Title: Midlife Crisis
Author: Rob Rosen
Publisher: Fierce Publishing
Length: 182 Pages (Kindle)
Category: Mystery, Comedy, Contemporary
At a Glance: Humor, like so many other things, is such a subjective concept, but when it comes to authors who write it well, Rob Rosen doesn’t disappoint.
Reviewed By: Lisa
Blurb: Jack is thirty-five and single once again. He is not, as he is quick to point out, going through a midlife crisis. Still, it would be nice to have a partner, and so he sets out on an adventure to find the one-time love of his life, Bing, a man he hasn’t seen in more than fifteen years, a man who has seemingly vanished off the face of the planet. With the help of his family and friends, not to mention the family dog and his high school bully, he goes searching for Bing, only to unearth an ages-old mystery that puts them all in grave danger. In this hysterically funny tale, the question remains right on up to the surprise ending: can we return to our past in order to better our future?
Review: Midlife is a state of mind. Oh, I suppose if you’re planning to only live to the ripe young age of seventy, then thirty-five is the point where a well-timed crisis might hit, but piffles I say. Jack isn’t going through anything more than the regret of lost love. Crisis? What crisis?
Okay, maybe a little crisis of the existential variety. But that’s all.
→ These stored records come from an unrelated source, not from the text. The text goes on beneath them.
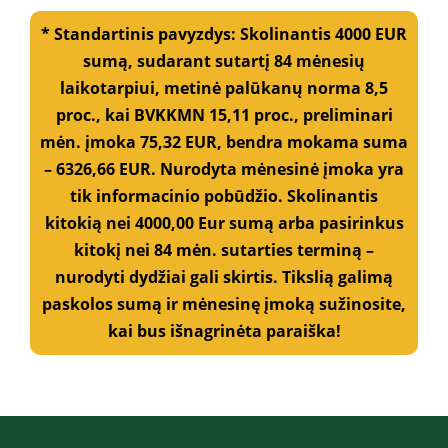
o
* Standartinis pavyzdys: Skolinantis 4000 EUR
t
e
sumą, sudarant sutartį 84 mėnesių
l
laikotarpiui, metinė palūkanų norma 8,5
e
f
proc., kai BVKKMN 15,11 proc., preliminari
o
mėn. įmoka 75,32 EUR, bendra mokama suma
n
o
– 6326,66 EUR. Nurodyta mėnesinė įmoka yra
n
tik informacinio pobūdžio. Skolinantis
u
kitokią nei 4000,00 Eur sumą arba pasirinkus
m
e
kitokį nei 84 mėn. sutarties terminą –
r
nurodyti dydžiai gali skirtis. Tikslią galimą
į
č
paskolos sumą ir mėnesinę įmoką sužinosite,
i
kai bus išnagrinėta paraiška!
a
*
*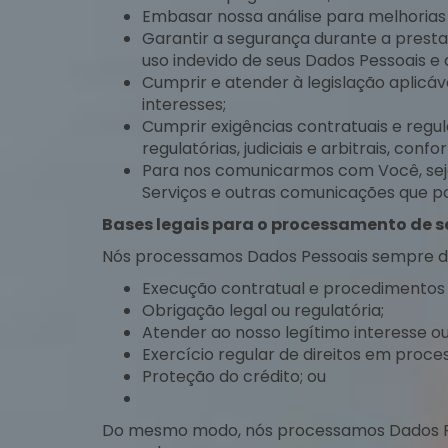
Embasar nossa análise para melhorias
Garantir a segurança durante a prest
uso indevido de seus Dados Pessoais e
Cumprir e atender à legislação aplicáv
interesses;
Cumprir exigências contratuais e regula
regulatórias, judiciais e arbitrais, conf
Para nos comunicarmos com Você, seja
Serviços e outras comunicações que po
Bases legais para o processamento de 
Nós processamos Dados Pessoais sempre de a
Execução contratual e procedimentos 
Obrigação legal ou regulatória;
Atender ao nosso legítimo interesse ou
Exercício regular de direitos em process
Proteção do crédito; ou
Do mesmo modo, nós processamos Dados Pess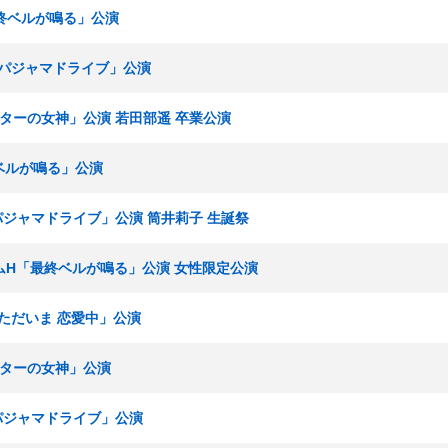
最終ベルが鳴る」公演
組「パジャマドライブ」公演
シアターの女神」公演 若田部遥 卒業公演
終ベルが鳴る」公演
「パジャマドライブ」公演 筒井莉子 生誕祭
 チームH「最終ベルが鳴る」公演 女性限定公演
「ただいま 恋愛中」公演
シアターの女神」公演
「パジャマドライブ」公演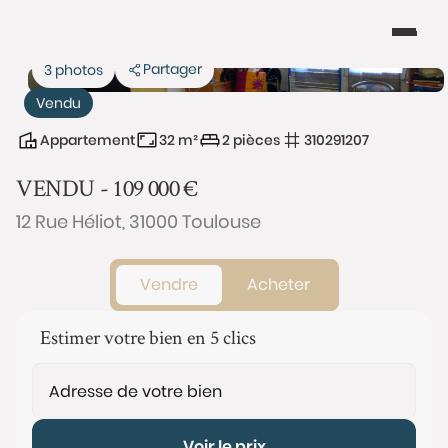
Partager
3 photos
Vendu
Appartement
32 m²
2 pièces
310291207
VENDU -
109 000
€
12 Rue Héliot, 31000 Toulouse
Vendre
Acheter
Estimer votre bien en 5 clics
Voir le prix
Jack Nelson’s luck with relationships has been what you might call…crappy. When his latest stab at romance goes belly up, the only thing he can attribute the disaster that is his love life to is that he must still be pining for Bing O’Malley, the one that got away, the boy who left for college right after high school graduation and was never heard from again. They never broke up in any sort of official way, you see, so how can poor Jack move on if he’s technically still in a relationship with Bing? Sh. Just go with it. They never broke up. It’s been a decade and a half. Whatever.
So, as that infamous Sicilian Vizzini once said, you go back to the beginning, which is when Jack decides to spend the summer at his parents’ house, in the hopes that he can track down Bing–the one man on the planet who has no digital footprint. None. Not even a MySpace profile, for God’s sake. And this is where the fun of Midlife Crisis begins. At the beginning.
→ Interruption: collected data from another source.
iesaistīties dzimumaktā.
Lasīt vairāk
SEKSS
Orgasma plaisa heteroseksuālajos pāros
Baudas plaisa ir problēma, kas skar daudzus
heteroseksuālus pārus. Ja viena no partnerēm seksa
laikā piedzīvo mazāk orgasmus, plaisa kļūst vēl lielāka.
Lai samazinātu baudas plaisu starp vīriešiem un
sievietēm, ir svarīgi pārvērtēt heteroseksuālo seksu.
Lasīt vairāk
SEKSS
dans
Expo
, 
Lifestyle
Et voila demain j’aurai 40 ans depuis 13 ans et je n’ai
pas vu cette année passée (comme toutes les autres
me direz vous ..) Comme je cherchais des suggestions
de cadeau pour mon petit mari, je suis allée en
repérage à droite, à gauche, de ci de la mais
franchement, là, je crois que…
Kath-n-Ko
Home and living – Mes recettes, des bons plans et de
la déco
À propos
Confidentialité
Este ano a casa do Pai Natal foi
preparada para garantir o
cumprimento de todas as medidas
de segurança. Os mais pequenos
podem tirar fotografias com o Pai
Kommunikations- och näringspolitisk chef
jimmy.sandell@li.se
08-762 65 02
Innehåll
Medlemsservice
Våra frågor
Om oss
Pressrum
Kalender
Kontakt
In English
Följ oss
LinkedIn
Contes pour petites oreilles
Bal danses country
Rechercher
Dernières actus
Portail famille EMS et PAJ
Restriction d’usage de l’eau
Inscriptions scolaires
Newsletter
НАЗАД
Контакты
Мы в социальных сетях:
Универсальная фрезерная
As Jack and his utterly delightful mother, Brenda, whom I adored (in case that wasn’t obvious), begin asking questions around town, hoping to discover Bing’s whereabouts, they uncover a few unexpected details—namely, no one seems to want to answer their questions. But that doesn’t stop them, and they soon find out that not only has Bing gone AWOL, but his dad, Carl, is missing too. And, the more they snoop, the more it begins to appear that Bing’s mom may have died under the sketchiest of circumstances. Rosen teases out this novel’s multiple mysteries, leading us into and out of big clues and dead ends, all while watching Jack chase the elusive past like a dog chasing his tail. Or some tail. Actually, it’s a bit of both. Jack’s little head gets a lot of attention and admiration, truth be told.
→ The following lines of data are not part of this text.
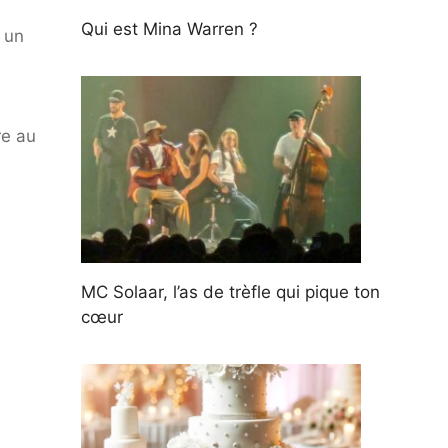
Qui est Mina Warren ?
 un
re au
MC Solaar, l’as de trèfle qui pique ton
cœur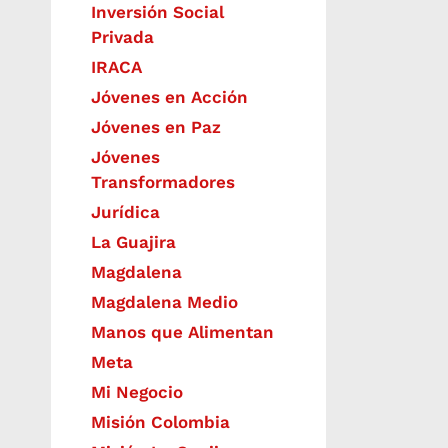
Inversión Social
Privada
IRACA
Jóvenes en Acción
Jóvenes en Paz
Jóvenes
Transformadores
Jurídica
La Guajira
Magdalena
Magdalena Medio
Manos que Alimentan
Meta
Mi Negocio
Misión Colombia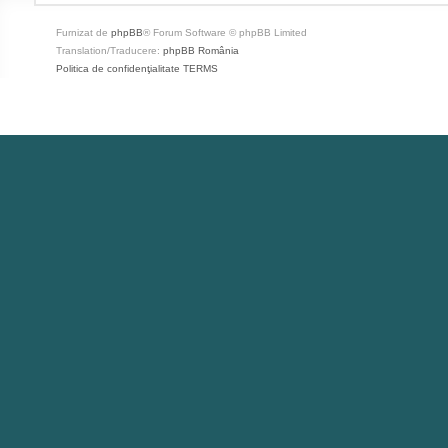
Furnizat de
phpBB
® Forum Software © phpBB Limited
Translation/Traducere:
phpBB România
Politica de confidenţialitate
TERMS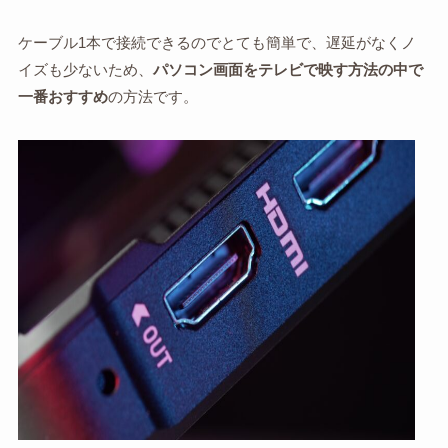
ケーブル1本で接続できるのでとても簡単で、遅延がなくノ
イズも少ないため、
パソコン画面をテレビで映す方法の中で
一番おすすめ
の方法です。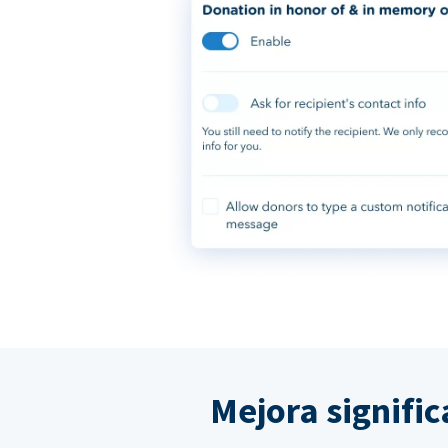
Mejora signifi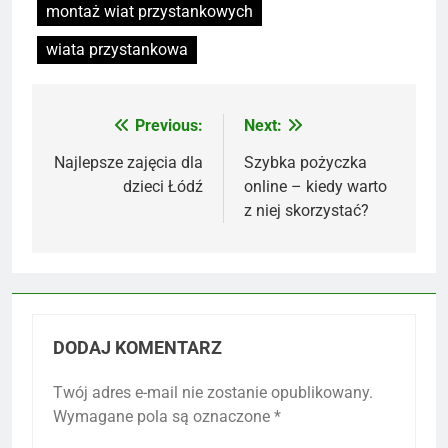
montaż wiat przystankowych
wiata przystankowa
Previous:
Next:
Nawigacja
wpisu
Najlepsze zajęcia dla
Szybka pożyczka
dzieci Łódź
online – kiedy warto
z niej skorzystać?
DODAJ KOMENTARZ
Twój adres e-mail nie zostanie opublikowany.
Wymagane pola są oznaczone
*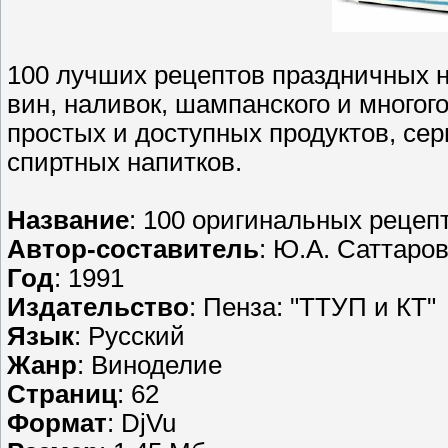
100 лучших рецептов праздничных н
вин, наливок, шампанского и многог
простых и доступных продуктов, сер
спиртных напитков.
Название
: 100 оригинальных рецеп
Автор-составитель
: Ю.А. Саттаров
Год
: 1991
Издательство
: Пенза: "ТТУП и КТ"
Язык
: Русский
Жанр
: Виноделие
Страниц
: 62
Формат
: DjVu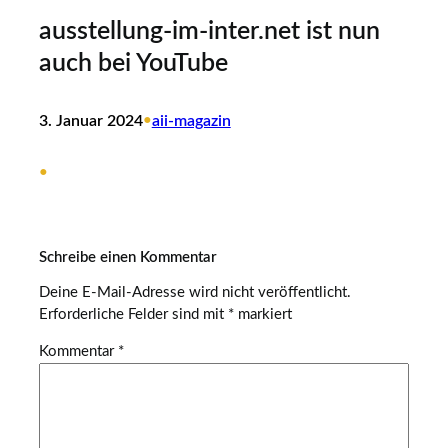
ausstellung-im-inter.net ist nun
auch bei YouTube
3. Januar 2024
•
aii-magazin
•
Schreibe einen Kommentar
Deine E-Mail-Adresse wird nicht veröffentlicht.
Erforderliche Felder sind mit
*
markiert
Kommentar
*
What we readers get in Midlife Crisis is pure comedic romp–not to be taken too seriously, and seriously funny–part mystery and part satire with a heaping helping of hilarity to add to the romantic conundrum our horny hero finds himself in the midst of. There’s more than a little nostalgia to go along with the danger afoot as Jack and Brenda delve deeper into the sleuthing, and they get some help from a colorful cast of side characters too—Dad and his faithful companion, Chompers the ever flatulent dog; Jack’s BFF, Monroe; and Jack’s former high school bully, played to perfection by Dave, who has a surprise or two to lay on Jack, which makes things fun and interesting.
Humor, like so many other things, is such a subjective concept, but when it comes to authors who write it well, Rob Rosen doesn’t disappoint. I laughed more than a few times, chuckled a few more, and grinned nearly the entire way through this book. Antics. There were antics in this novel, for sure. But, there were some truly touching moments as well. Jack may be the walking poster boy for the perpetually randy, but once he realized he was ready to plant his flag and stake his claim, he did so for keeps. There were some red herrings and surprise revelations to keep the mystery entertaining too, so read this one when you’re looking for a good giggle or three.